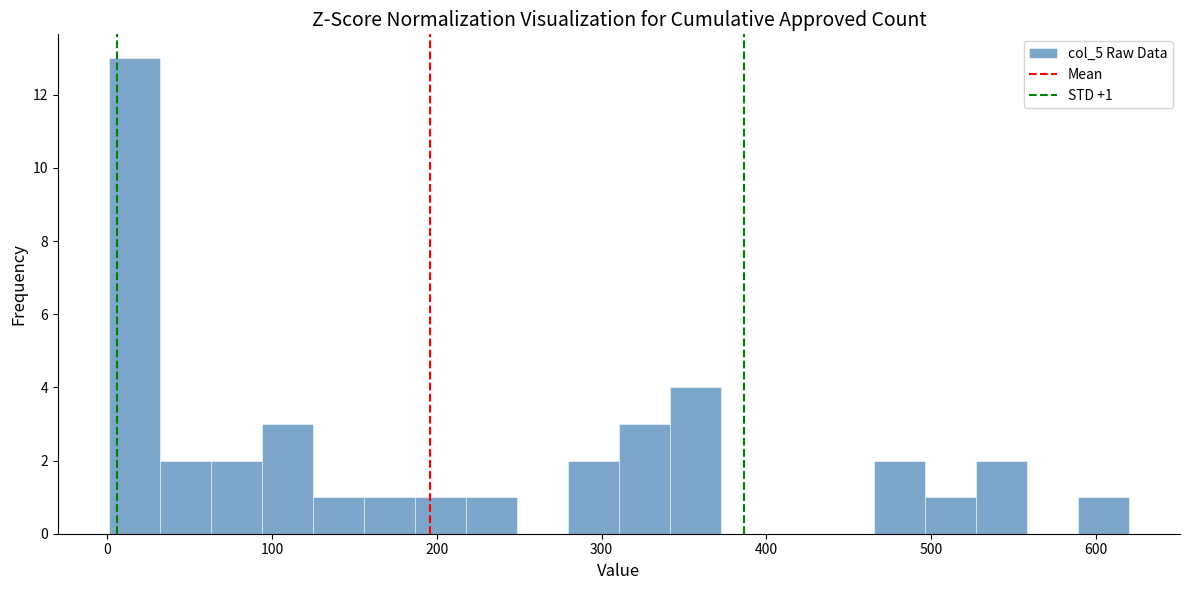

Around what value on the x-axis is the tallest bar? Give the approximate position of its centre, as read against the axis.

20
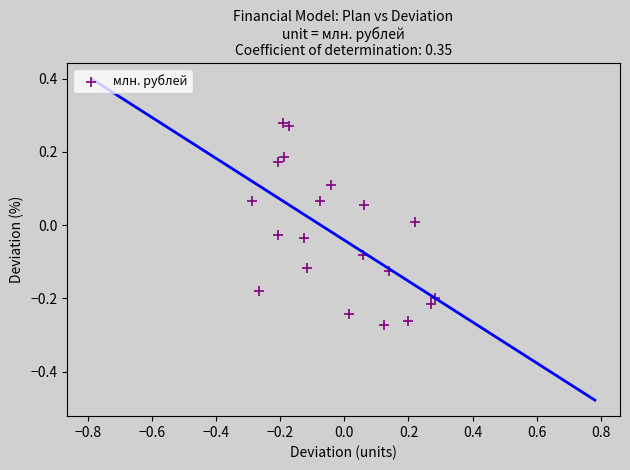

What is the range of Y values (max minus min)?

0.6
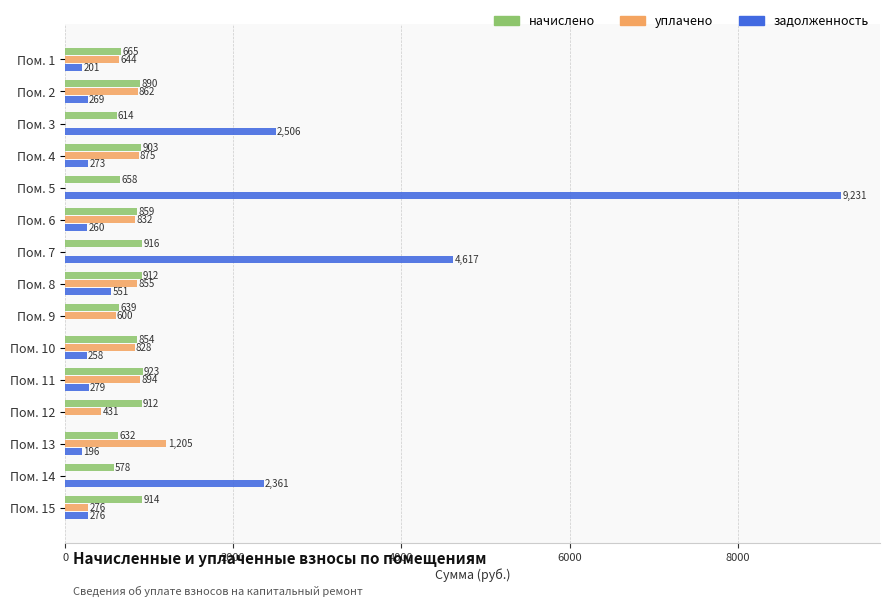

The value of задолженность at Пом. 15 is 276.4. True or false?

True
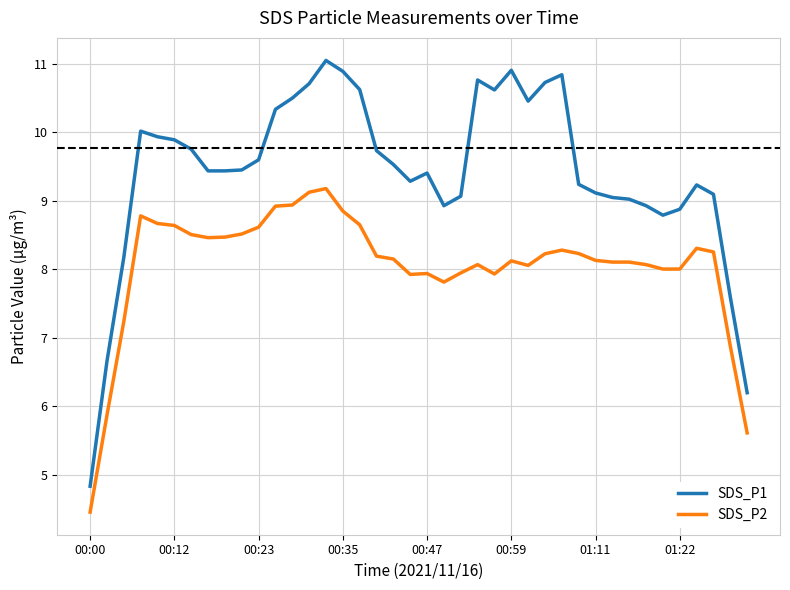

What is the difference between the maximum and minimum values in the SDS_P1 series?

6.2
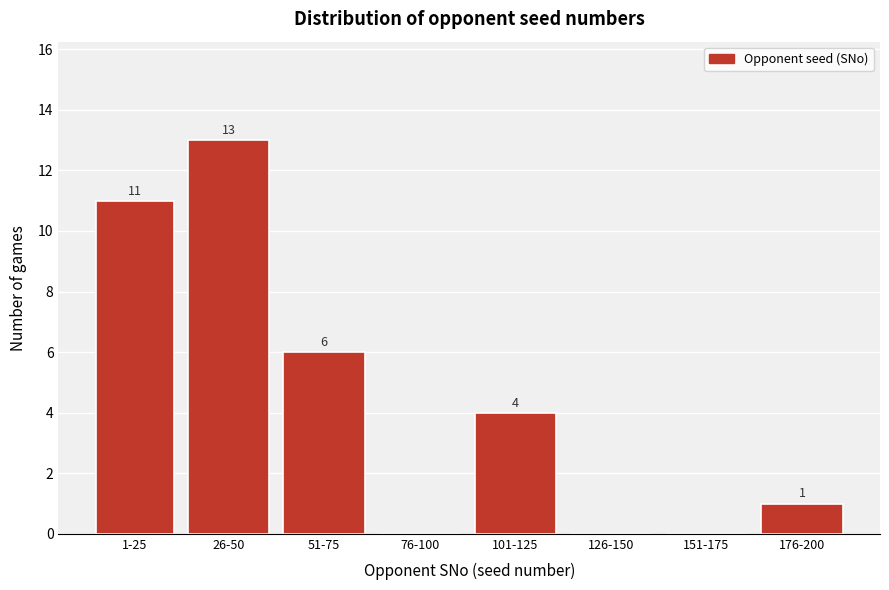

Reading left to right, extract all data points from this chart.

1-25=11	26-50=13	51-75=6	76-100=0	101-125=4	126-150=0	151-175=0	176-200=1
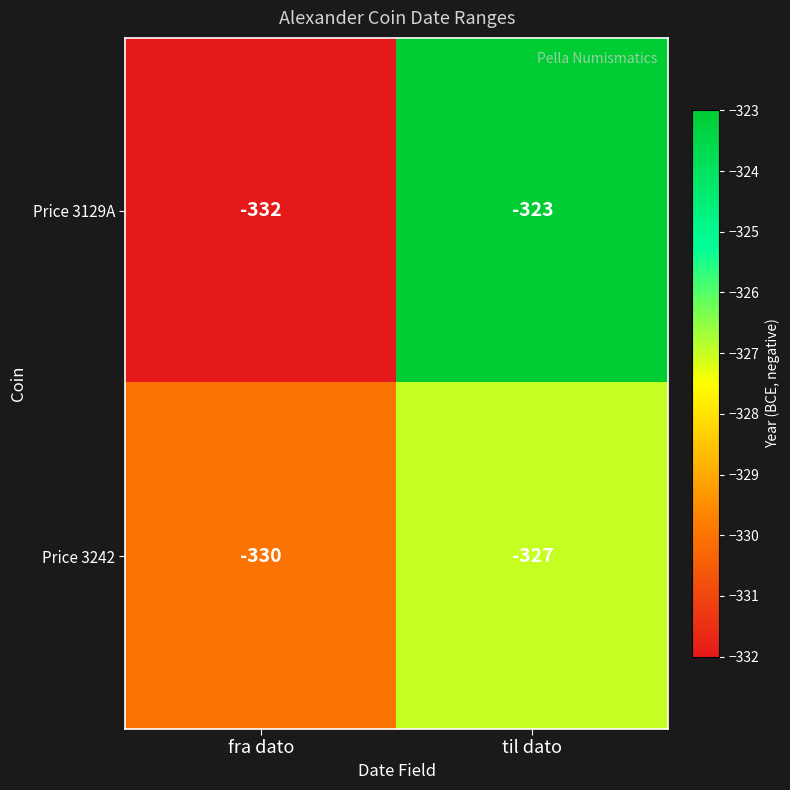

What is the sum of the Price 3242 values at fra dato and til dato?

-657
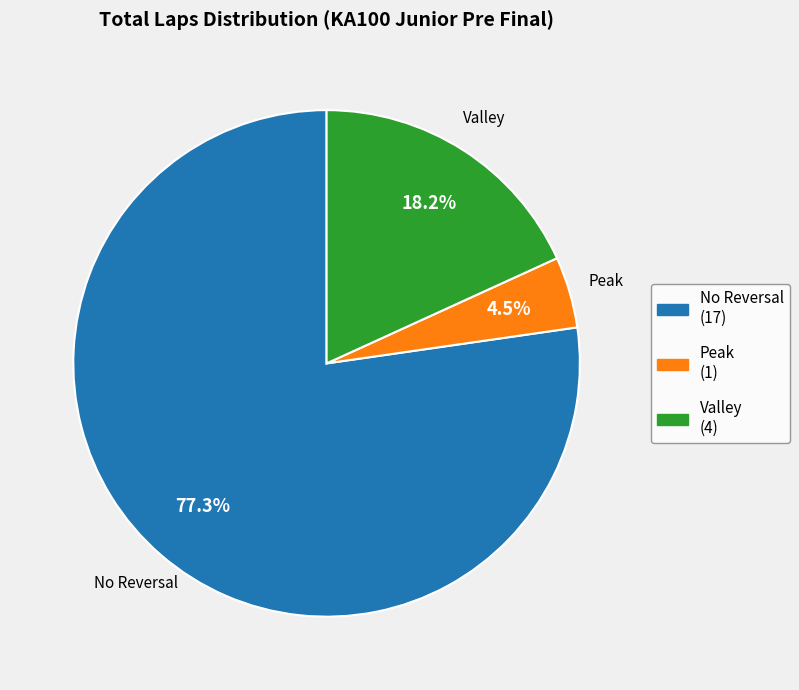

How many slices are in this pie chart?

3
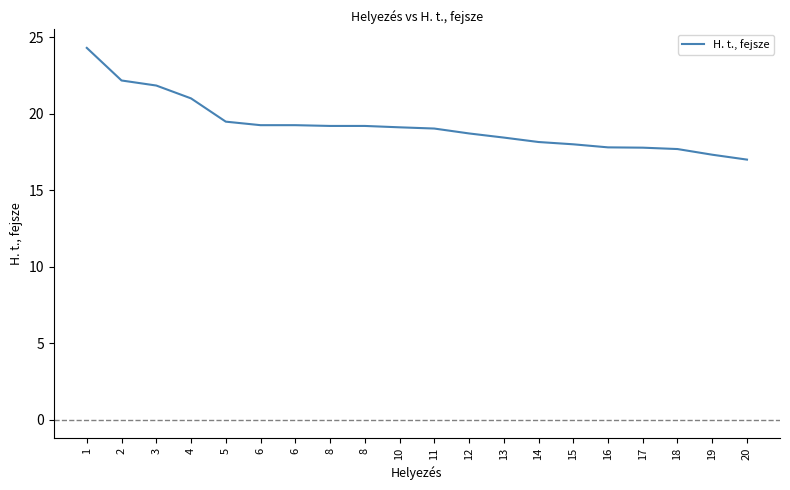

How many lines are shown in the chart?

1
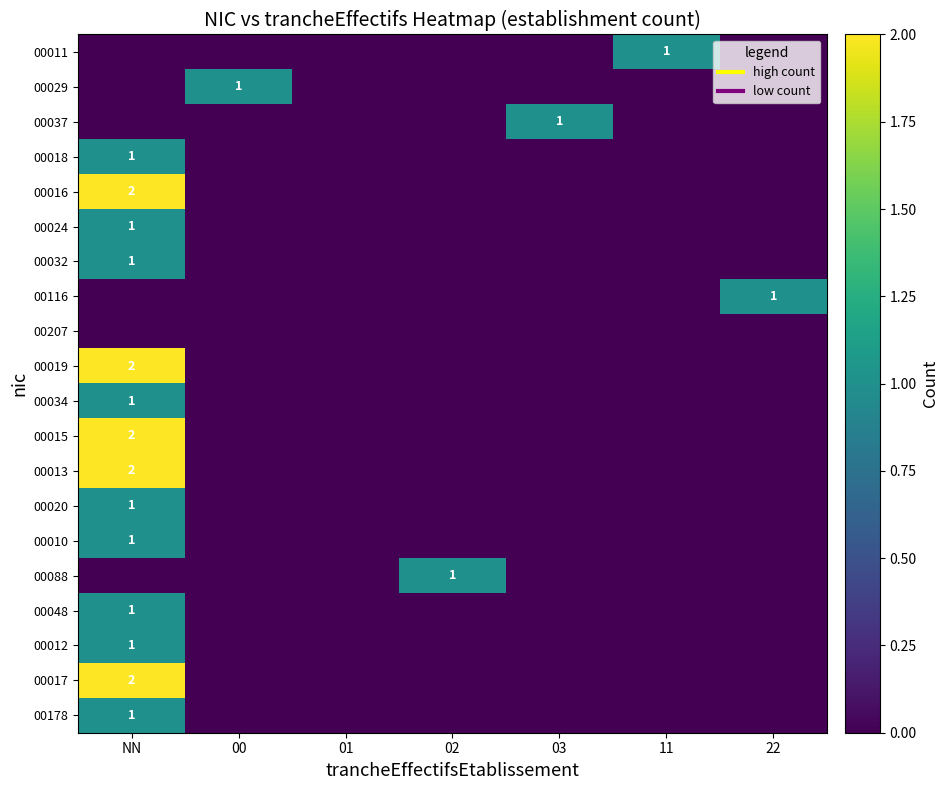

Between 00 and 02, which is larger?

00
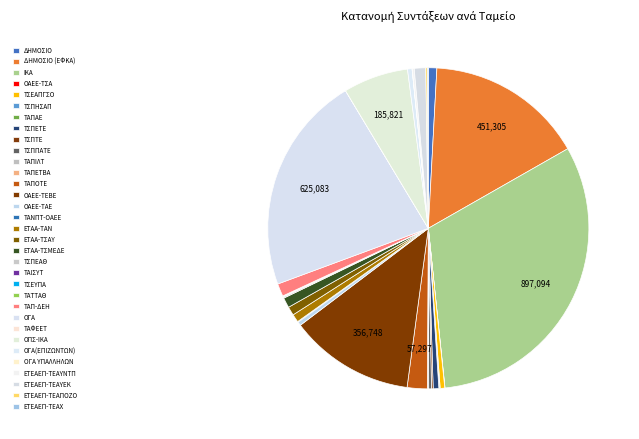

To the nearest percent, what percentage of the pie is ΟΠΣ-ΙΚΑ?

7%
++++++++++++++++++++
__Your instructions__.
Please reproduce the records word for word, starting with the line that contains "Reading left to" and going on through the end of the records. Leave the pictures out of your answer.

__Result__.
Reading left to right, extract all data points from this chart.

1-25=11	26-50=13	51-75=6	76-100=0	101-125=4	126-150=0	151-175=0	176-200=1

What is the sum of the Price 3242 values at fra dato and til dato?

-657

How many slices are in this pie chart?

3

How many lines are shown in the chart?

1

Between 00 and 02, which is larger?

00

To the nearest percent, what percentage of the pie is ΟΠΣ-ΙΚΑ?

7%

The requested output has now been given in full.